[Problem description] Search the entries below for the word "Καραπάνος" and copy each line that has it.

Data records:
--------------------

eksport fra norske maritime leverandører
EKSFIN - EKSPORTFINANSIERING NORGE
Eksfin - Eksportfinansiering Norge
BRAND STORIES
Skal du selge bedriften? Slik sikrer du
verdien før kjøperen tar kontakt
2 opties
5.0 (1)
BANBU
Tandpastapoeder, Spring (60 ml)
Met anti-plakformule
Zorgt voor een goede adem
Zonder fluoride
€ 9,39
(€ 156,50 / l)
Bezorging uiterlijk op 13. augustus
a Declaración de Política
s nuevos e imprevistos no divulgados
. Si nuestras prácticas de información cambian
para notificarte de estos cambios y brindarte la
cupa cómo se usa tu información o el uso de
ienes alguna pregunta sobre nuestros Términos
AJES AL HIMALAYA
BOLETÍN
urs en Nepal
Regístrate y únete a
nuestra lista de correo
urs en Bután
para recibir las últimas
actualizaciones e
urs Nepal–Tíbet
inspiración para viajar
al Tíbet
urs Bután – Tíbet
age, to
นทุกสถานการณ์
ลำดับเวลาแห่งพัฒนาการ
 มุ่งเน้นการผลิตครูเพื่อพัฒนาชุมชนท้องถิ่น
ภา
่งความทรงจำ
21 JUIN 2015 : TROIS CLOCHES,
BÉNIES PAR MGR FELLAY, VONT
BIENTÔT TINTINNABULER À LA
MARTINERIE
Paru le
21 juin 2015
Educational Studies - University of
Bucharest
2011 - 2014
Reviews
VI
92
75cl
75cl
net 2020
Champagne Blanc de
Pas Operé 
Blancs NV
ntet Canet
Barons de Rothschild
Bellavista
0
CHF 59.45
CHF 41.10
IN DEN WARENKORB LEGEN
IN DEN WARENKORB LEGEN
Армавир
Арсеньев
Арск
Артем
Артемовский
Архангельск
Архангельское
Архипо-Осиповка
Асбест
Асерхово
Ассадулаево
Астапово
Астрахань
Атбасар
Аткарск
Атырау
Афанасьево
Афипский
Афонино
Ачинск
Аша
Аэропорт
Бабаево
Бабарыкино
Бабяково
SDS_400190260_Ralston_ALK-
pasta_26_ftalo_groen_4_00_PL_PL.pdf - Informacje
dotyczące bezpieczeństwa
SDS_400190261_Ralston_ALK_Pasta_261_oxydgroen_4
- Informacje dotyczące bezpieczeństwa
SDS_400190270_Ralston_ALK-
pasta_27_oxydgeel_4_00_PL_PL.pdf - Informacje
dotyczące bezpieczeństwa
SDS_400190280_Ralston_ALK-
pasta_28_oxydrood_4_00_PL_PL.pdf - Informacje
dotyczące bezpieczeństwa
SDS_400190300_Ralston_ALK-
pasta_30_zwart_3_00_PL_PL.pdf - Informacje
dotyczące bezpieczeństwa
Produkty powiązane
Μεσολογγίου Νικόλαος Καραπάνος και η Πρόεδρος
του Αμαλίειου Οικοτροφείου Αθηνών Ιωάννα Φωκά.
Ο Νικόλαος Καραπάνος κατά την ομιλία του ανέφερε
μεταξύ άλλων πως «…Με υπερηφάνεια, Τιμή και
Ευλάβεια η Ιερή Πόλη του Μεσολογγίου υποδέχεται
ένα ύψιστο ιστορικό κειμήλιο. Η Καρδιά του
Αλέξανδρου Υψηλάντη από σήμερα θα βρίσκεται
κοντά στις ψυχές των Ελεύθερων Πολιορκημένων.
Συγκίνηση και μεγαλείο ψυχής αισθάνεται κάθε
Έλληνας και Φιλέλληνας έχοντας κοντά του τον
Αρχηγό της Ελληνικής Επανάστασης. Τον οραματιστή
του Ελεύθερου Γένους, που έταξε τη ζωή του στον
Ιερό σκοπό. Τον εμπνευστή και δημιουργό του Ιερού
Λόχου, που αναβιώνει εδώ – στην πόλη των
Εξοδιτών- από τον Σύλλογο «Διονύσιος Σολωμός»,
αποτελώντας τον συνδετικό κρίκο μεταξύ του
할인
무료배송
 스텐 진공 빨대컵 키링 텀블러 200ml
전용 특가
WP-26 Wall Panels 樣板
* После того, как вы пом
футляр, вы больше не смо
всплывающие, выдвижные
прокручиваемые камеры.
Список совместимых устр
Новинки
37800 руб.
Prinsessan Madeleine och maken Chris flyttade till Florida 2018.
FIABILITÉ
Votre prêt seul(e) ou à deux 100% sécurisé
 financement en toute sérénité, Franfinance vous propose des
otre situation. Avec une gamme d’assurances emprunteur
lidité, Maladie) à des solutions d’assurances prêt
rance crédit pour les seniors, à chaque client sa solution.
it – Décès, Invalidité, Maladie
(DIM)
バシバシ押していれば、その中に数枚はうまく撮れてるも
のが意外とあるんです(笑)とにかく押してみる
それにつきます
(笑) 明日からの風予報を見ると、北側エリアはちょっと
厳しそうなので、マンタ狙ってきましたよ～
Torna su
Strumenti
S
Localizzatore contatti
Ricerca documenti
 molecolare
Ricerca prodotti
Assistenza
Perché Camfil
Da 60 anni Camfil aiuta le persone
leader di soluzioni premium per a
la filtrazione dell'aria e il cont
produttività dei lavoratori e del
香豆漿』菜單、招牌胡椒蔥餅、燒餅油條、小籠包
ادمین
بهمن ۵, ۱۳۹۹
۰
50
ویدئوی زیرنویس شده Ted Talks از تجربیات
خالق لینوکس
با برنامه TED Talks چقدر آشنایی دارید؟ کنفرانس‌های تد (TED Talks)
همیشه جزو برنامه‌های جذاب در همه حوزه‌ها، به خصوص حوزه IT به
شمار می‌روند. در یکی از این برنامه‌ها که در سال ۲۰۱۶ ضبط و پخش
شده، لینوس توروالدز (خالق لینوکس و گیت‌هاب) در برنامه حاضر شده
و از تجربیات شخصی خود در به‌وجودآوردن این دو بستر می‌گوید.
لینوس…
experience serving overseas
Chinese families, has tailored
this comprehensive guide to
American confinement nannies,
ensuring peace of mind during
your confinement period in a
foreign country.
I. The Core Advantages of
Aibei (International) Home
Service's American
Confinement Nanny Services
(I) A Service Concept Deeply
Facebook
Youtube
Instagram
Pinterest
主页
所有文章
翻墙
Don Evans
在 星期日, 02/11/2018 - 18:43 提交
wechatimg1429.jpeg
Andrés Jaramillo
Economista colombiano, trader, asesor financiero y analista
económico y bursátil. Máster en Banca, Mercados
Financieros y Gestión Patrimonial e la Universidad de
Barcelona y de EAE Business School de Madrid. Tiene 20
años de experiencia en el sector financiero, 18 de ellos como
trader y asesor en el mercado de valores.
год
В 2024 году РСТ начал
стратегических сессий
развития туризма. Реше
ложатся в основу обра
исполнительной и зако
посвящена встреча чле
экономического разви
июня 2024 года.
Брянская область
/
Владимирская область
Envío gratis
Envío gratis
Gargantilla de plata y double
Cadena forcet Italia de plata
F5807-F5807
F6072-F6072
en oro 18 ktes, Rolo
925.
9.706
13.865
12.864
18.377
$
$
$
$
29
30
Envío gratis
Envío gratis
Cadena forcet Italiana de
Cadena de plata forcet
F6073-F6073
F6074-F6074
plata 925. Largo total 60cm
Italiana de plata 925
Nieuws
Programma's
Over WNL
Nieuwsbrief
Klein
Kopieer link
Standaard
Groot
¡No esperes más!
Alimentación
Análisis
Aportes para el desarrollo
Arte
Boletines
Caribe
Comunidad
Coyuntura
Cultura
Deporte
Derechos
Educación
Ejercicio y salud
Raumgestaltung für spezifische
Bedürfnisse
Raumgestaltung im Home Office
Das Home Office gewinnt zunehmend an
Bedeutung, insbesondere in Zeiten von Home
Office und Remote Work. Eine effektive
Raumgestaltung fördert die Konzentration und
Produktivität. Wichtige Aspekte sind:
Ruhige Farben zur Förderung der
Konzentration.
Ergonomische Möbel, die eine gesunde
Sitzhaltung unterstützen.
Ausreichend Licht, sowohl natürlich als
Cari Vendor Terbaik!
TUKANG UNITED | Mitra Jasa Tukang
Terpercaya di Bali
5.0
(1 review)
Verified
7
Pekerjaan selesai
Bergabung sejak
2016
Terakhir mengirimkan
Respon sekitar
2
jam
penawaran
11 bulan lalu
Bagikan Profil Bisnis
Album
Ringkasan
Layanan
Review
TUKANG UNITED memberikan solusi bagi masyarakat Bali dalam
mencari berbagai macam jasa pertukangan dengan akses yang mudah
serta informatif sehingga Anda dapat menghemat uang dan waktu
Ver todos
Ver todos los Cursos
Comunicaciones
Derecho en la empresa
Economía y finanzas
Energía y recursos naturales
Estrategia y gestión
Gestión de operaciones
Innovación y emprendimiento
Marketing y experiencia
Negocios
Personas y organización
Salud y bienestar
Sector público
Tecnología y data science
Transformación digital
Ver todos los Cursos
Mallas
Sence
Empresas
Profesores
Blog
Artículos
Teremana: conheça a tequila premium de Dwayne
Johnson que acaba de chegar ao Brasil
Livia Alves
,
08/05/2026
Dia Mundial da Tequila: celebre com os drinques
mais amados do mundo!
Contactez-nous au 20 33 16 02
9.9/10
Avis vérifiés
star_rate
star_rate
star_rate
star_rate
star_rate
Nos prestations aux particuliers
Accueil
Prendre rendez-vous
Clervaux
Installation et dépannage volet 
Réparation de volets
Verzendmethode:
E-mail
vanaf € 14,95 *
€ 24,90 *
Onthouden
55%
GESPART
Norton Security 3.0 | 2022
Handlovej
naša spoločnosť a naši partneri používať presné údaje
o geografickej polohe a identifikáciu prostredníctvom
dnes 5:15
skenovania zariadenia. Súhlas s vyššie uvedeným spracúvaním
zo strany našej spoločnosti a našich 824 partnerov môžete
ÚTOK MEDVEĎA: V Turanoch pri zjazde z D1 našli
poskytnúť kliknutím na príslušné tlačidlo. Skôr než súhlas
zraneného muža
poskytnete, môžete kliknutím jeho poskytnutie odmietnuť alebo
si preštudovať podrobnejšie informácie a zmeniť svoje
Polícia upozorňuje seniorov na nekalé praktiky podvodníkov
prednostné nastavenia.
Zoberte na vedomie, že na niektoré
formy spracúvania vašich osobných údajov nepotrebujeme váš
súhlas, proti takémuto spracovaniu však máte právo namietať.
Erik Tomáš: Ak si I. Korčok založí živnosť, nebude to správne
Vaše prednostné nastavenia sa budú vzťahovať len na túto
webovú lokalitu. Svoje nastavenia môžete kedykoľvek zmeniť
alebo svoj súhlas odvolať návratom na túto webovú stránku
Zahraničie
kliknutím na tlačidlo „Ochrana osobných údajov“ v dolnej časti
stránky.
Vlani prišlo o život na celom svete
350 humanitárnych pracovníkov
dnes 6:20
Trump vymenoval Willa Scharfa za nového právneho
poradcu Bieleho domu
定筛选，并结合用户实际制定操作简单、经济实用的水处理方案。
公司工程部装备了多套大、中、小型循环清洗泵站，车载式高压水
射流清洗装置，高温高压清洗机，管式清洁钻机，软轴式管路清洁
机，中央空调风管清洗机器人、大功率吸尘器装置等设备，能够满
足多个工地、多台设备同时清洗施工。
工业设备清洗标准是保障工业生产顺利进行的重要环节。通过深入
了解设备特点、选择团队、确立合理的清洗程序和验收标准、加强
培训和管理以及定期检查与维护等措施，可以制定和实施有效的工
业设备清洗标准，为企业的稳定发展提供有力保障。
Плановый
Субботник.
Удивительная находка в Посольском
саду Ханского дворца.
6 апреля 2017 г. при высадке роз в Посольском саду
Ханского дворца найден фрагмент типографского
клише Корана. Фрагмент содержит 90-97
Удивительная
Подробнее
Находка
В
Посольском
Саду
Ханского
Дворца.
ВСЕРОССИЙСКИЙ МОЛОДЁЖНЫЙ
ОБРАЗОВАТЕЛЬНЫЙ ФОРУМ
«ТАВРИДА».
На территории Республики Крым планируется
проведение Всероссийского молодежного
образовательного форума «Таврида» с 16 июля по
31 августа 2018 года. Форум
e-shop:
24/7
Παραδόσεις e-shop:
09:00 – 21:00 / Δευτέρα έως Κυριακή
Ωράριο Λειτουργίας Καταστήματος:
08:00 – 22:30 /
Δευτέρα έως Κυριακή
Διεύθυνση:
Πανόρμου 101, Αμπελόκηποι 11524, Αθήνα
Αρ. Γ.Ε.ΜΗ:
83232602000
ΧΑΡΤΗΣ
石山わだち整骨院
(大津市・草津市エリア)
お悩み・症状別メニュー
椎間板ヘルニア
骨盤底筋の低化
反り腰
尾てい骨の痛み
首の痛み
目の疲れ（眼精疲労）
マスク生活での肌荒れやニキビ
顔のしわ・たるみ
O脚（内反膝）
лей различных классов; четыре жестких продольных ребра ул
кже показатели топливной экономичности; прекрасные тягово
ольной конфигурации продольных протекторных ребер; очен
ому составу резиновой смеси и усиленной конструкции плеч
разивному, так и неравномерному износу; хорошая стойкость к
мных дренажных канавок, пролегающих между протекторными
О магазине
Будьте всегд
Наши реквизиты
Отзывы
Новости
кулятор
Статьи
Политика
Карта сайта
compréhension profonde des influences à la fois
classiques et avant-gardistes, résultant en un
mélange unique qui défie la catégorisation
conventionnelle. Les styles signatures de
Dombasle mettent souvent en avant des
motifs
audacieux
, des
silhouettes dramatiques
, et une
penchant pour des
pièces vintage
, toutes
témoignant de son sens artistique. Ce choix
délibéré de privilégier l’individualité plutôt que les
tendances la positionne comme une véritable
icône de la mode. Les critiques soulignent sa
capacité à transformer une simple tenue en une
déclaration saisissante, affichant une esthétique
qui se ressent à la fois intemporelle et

--------------------

[Result]
Μεσολογγίου Νικόλαος Καραπάνος και η Πρόεδρος
Ο Νικόλαος Καραπάνος κατά την ομιλία του ανέφερε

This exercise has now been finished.